WHAT IS EXPECTED -
Please copy the data exactly as it stands, minus the images.

SUPPLIED DATA -
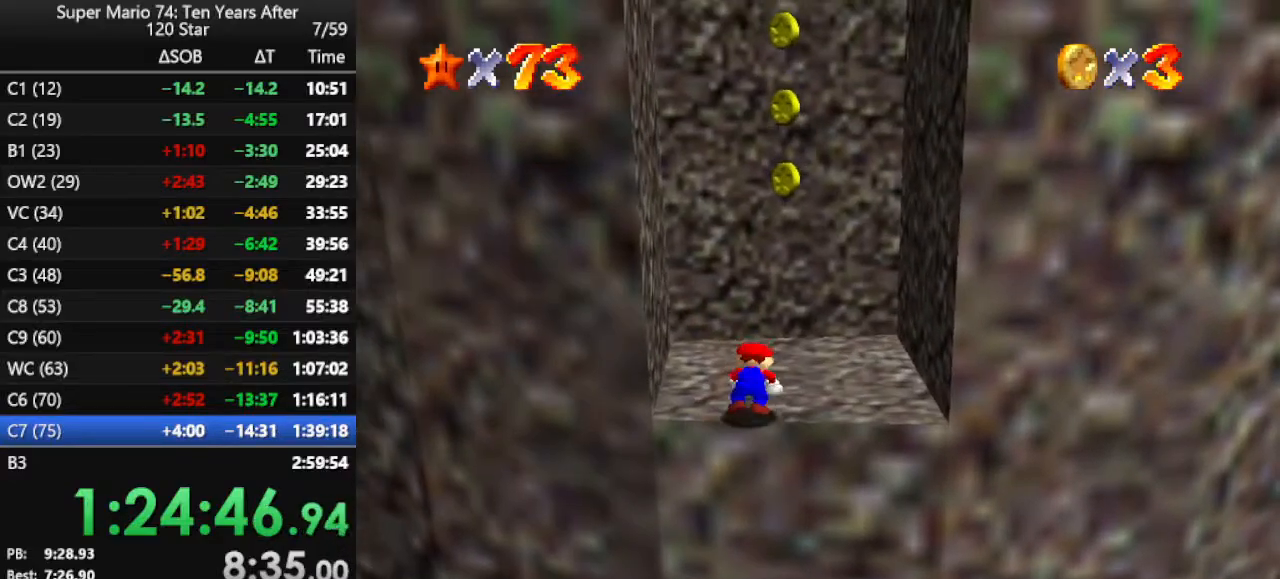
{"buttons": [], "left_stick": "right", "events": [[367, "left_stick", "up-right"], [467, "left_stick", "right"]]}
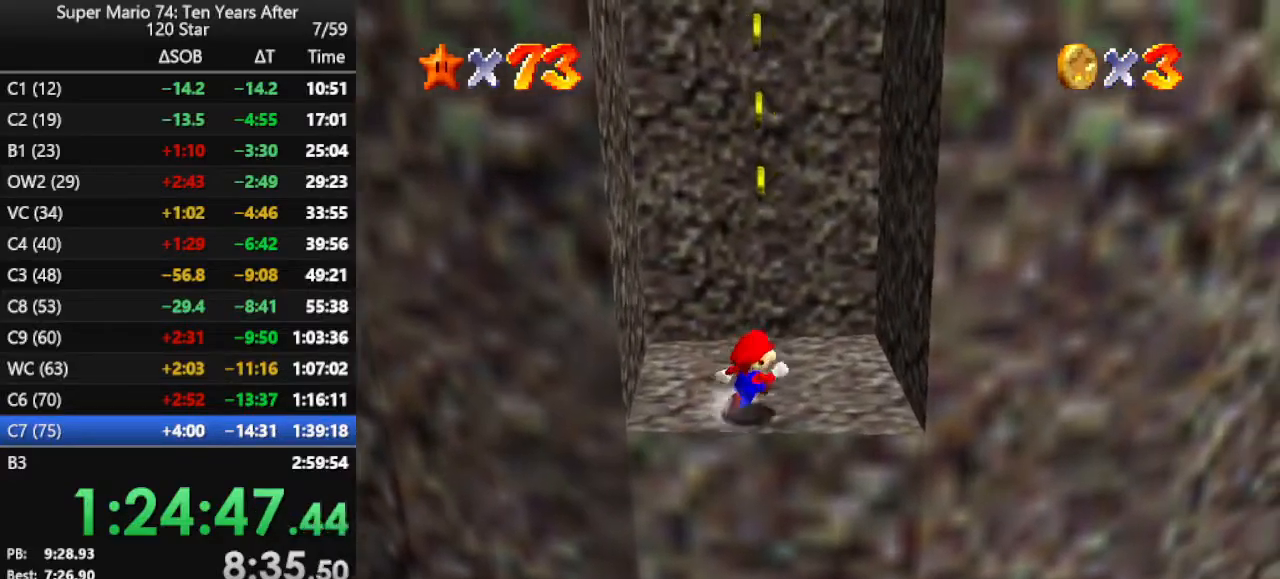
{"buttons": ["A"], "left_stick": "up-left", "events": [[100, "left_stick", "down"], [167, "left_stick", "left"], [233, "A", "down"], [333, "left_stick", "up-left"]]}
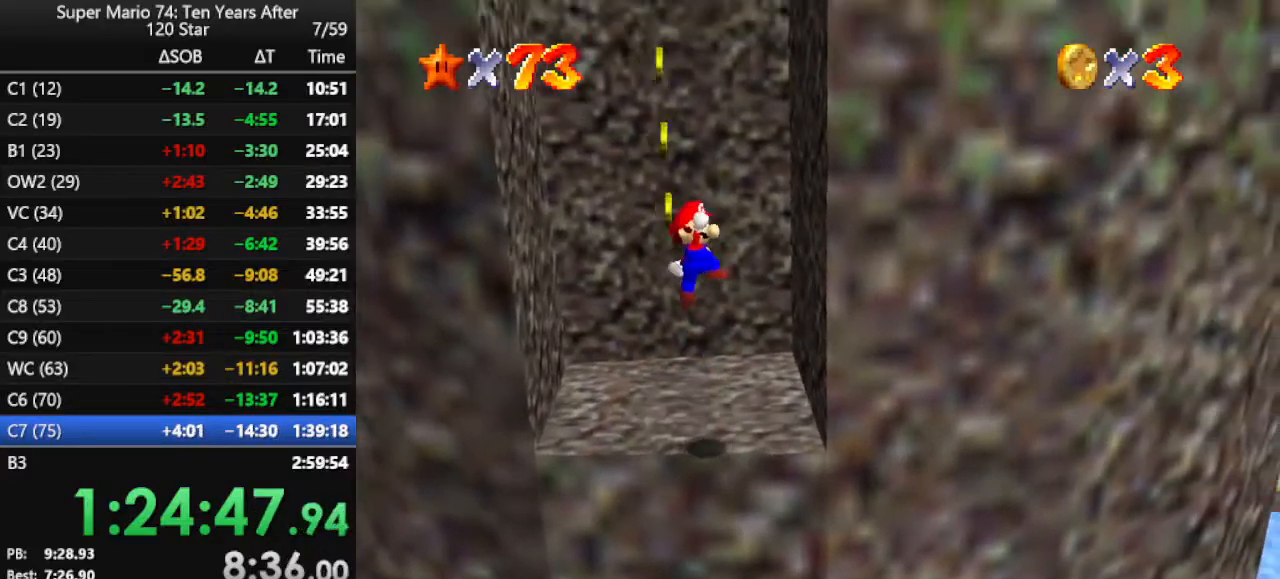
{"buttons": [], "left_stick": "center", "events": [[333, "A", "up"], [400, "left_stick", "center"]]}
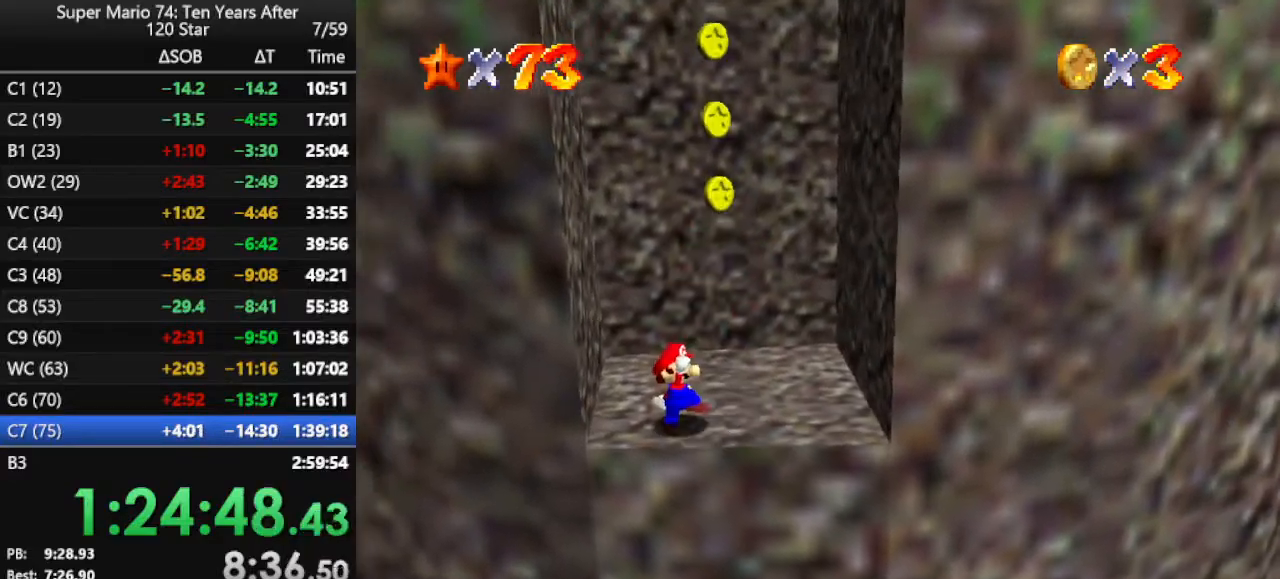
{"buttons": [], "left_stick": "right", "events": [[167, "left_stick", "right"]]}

RESPONSE TO THE TASK -
{"buttons": [], "left_stick": "right", "events": [[367, "left_stick", "up-right"], [467, "left_stick", "right"]]}
{"buttons": ["A"], "left_stick": "up-left", "events": [[100, "left_stick", "down"], [167, "left_stick", "left"], [233, "A", "down"], [333, "left_stick", "up-left"]]}
{"buttons": [], "left_stick": "center", "events": [[333, "A", "up"], [400, "left_stick", "center"]]}
{"buttons": [], "left_stick": "right", "events": [[167, "left_stick", "right"]]}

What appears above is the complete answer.